+++ GIVEN ENTRIES

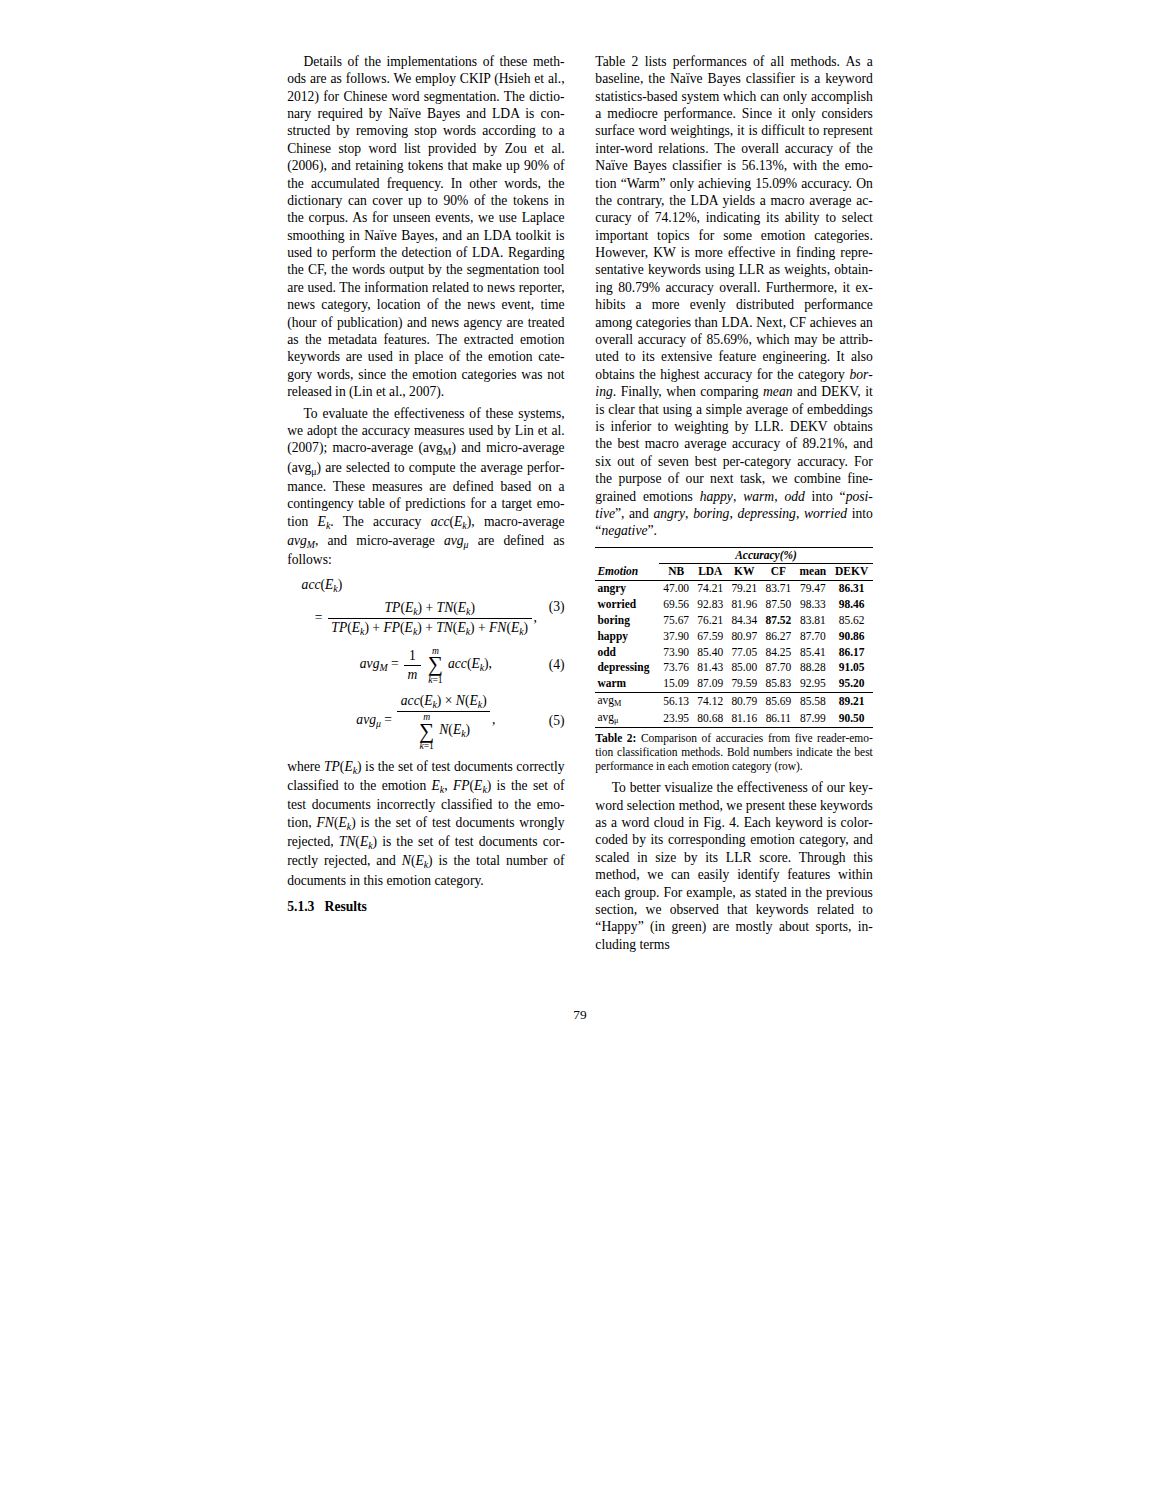Details of the implementations of these methods are as follows. We employ CKIP (Hsieh et al., 2012) for Chinese word segmentation. The dictionary required by Naïve Bayes and LDA is constructed by removing stop words according to a Chinese stop word list provided by Zou et al. (2006), and retaining tokens that make up 90% of the accumulated frequency. In other words, the dictionary can cover up to 90% of the tokens in the corpus. As for unseen events, we use Laplace smoothing in Naïve Bayes, and an LDA toolkit is used to perform the detection of LDA. Regarding the CF, the words output by the segmentation tool are used. The information related to news reporter, news category, location of the news event, time (hour of publication) and news agency are treated as the metadata features. The extracted emotion keywords are used in place of the emotion category words, since the emotion categories was not released in (Lin et al., 2007).
To evaluate the effectiveness of these systems, we adopt the accuracy measures used by Lin et al. (2007); macro-average (avgM) and micro-average (avgμ) are selected to compute the average performance. These measures are defined based on a contingency table of predictions for a target emotion Ek. The accuracy acc(Ek), macro-average avgM, and micro-average avgμ are defined as follows:
acc(Ek)
= TP(Ek) + TN(Ek) TP(Ek) + FP(Ek) + TN(Ek) + FN(Ek) , (3)
avgM = 1 m m∑k=1 acc(Ek), (4)
avgμ = acc(Ek) × N(Ek) m∑k=1 N(Ek) , (5)
where TP(Ek) is the set of test documents correctly classified to the emotion Ek, FP(Ek) is the set of test documents incorrectly classified to the emotion, FN(Ek) is the set of test documents wrongly rejected, TN(Ek) is the set of test documents correctly rejected, and N(Ek) is the total number of documents in this emotion category.
5.1.3 Results
Table 2 lists performances of all methods. As a baseline, the Naïve Bayes classifier is a keyword statistics-based system which can only accomplish a mediocre performance. Since it only considers surface word weightings, it is difficult to represent inter-word relations. The overall accuracy of the Naïve Bayes classifier is 56.13%, with the emotion “Warm” only achieving 15.09% accuracy. On the contrary, the LDA yields a macro average accuracy of 74.12%, indicating its ability to select important topics for some emotion categories. However, KW is more effective in finding representative keywords using LLR as weights, obtaining 80.79% accuracy overall. Furthermore, it exhibits a more evenly distributed performance among categories than LDA. Next, CF achieves an overall accuracy of 85.69%, which may be attributed to its extensive feature engineering. It also obtains the highest accuracy for the category boring. Finally, when comparing mean and DEKV, it is clear that using a simple average of embeddings is inferior to weighting by LLR. DEKV obtains the best macro average accuracy of 89.21%, and six out of seven best per-category accuracy. For the purpose of our next task, we combine fine-grained emotions happy, warm, odd into “positive”, and angry, boring, depressing, worried into “negative”.
| Emotion | Accuracy(%) |
| --- | --- |
| NB | LDA | KW | CF | mean | DEKV |
| angry | 47.00 | 74.21 | 79.21 | 83.71 | 79.47 | 86.31 |
| worried | 69.56 | 92.83 | 81.96 | 87.50 | 98.33 | 98.46 |
| boring | 75.67 | 76.21 | 84.34 | 87.52 | 83.81 | 85.62 |
| happy | 37.90 | 67.59 | 80.97 | 86.27 | 87.70 | 90.86 |
| odd | 73.90 | 85.40 | 77.05 | 84.25 | 85.41 | 86.17 |
| depressing | 73.76 | 81.43 | 85.00 | 87.70 | 88.28 | 91.05 |
| warm | 15.09 | 87.09 | 79.59 | 85.83 | 92.95 | 95.20 |
| avg M | 56.13 | 74.12 | 80.79 | 85.69 | 85.58 | 89.21 |
| avg μ | 23.95 | 80.68 | 81.16 | 86.11 | 87.99 | 90.50 |
Table 2: Comparison of accuracies from five reader-emotion classification methods. Bold numbers indicate the best performance in each emotion category (row).
To better visualize the effectiveness of our keyword selection method, we present these keywords as a word cloud in Fig. 4. Each keyword is color-coded by its corresponding emotion category, and scaled in size by its LLR score. Through this method, we can easily identify features within each group. For example, as stated in the previous section, we observed that keywords related to “Happy” (in green) are mostly about sports, including terms
79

++++++

Where an entry includes an image, leave that image out; otherwise, reproduce everything exactly.

Details of the implementations of these methods are as follows. We employ CKIP (Hsieh et al., 2012) for Chinese word segmentation. The dictionary required by Naïve Bayes and LDA is constructed by removing stop words according to a Chinese stop word list provided by Zou et al. (2006), and retaining tokens that make up 90% of the accumulated frequency. In other words, the dictionary can cover up to 90% of the tokens in the corpus. As for unseen events, we use Laplace smoothing in Naïve Bayes, and an LDA toolkit is used to perform the detection of LDA. Regarding the CF, the words output by the segmentation tool are used. The information related to news reporter, news category, location of the news event, time (hour of publication) and news agency are treated as the metadata features. The extracted emotion keywords are used in place of the emotion category words, since the emotion categories was not released in (Lin et al., 2007).
To evaluate the effectiveness of these systems, we adopt the accuracy measures used by Lin et al. (2007); macro-average (avgM) and micro-average (avgμ) are selected to compute the average performance. These measures are defined based on a contingency table of predictions for a target emotion Ek. The accuracy acc(Ek), macro-average avgM, and micro-average avgμ are defined as follows:
acc(Ek)
= TP(Ek) + TN(Ek) TP(Ek) + FP(Ek) + TN(Ek) + FN(Ek) , (3)
avgM = 1 m m∑k=1 acc(Ek), (4)
avgμ = acc(Ek) × N(Ek) m∑k=1 N(Ek) , (5)
where TP(Ek) is the set of test documents correctly classified to the emotion Ek, FP(Ek) is the set of test documents incorrectly classified to the emotion, FN(Ek) is the set of test documents wrongly rejected, TN(Ek) is the set of test documents correctly rejected, and N(Ek) is the total number of documents in this emotion category.
5.1.3 Results
Table 2 lists performances of all methods. As a baseline, the Naïve Bayes classifier is a keyword statistics-based system which can only accomplish a mediocre performance. Since it only considers surface word weightings, it is difficult to represent inter-word relations. The overall accuracy of the Naïve Bayes classifier is 56.13%, with the emotion “Warm” only achieving 15.09% accuracy. On the contrary, the LDA yields a macro average accuracy of 74.12%, indicating its ability to select important topics for some emotion categories. However, KW is more effective in finding representative keywords using LLR as weights, obtaining 80.79% accuracy overall. Furthermore, it exhibits a more evenly distributed performance among categories than LDA. Next, CF achieves an overall accuracy of 85.69%, which may be attributed to its extensive feature engineering. It also obtains the highest accuracy for the category boring. Finally, when comparing mean and DEKV, it is clear that using a simple average of embeddings is inferior to weighting by LLR. DEKV obtains the best macro average accuracy of 89.21%, and six out of seven best per-category accuracy. For the purpose of our next task, we combine fine-grained emotions happy, warm, odd into “positive”, and angry, boring, depressing, worried into “negative”.
| Emotion | Accuracy(%) |
| --- | --- |
| NB | LDA | KW | CF | mean | DEKV |
| angry | 47.00 | 74.21 | 79.21 | 83.71 | 79.47 | 86.31 |
| worried | 69.56 | 92.83 | 81.96 | 87.50 | 98.33 | 98.46 |
| boring | 75.67 | 76.21 | 84.34 | 87.52 | 83.81 | 85.62 |
| happy | 37.90 | 67.59 | 80.97 | 86.27 | 87.70 | 90.86 |
| odd | 73.90 | 85.40 | 77.05 | 84.25 | 85.41 | 86.17 |
| depressing | 73.76 | 81.43 | 85.00 | 87.70 | 88.28 | 91.05 |
| warm | 15.09 | 87.09 | 79.59 | 85.83 | 92.95 | 95.20 |
| avg M | 56.13 | 74.12 | 80.79 | 85.69 | 85.58 | 89.21 |
| avg μ | 23.95 | 80.68 | 81.16 | 86.11 | 87.99 | 90.50 |
Table 2: Comparison of accuracies from five reader-emotion classification methods. Bold numbers indicate the best performance in each emotion category (row).
To better visualize the effectiveness of our keyword selection method, we present these keywords as a word cloud in Fig. 4. Each keyword is color-coded by its corresponding emotion category, and scaled in size by its LLR score. Through this method, we can easily identify features within each group. For example, as stated in the previous section, we observed that keywords related to “Happy” (in green) are mostly about sports, including terms
79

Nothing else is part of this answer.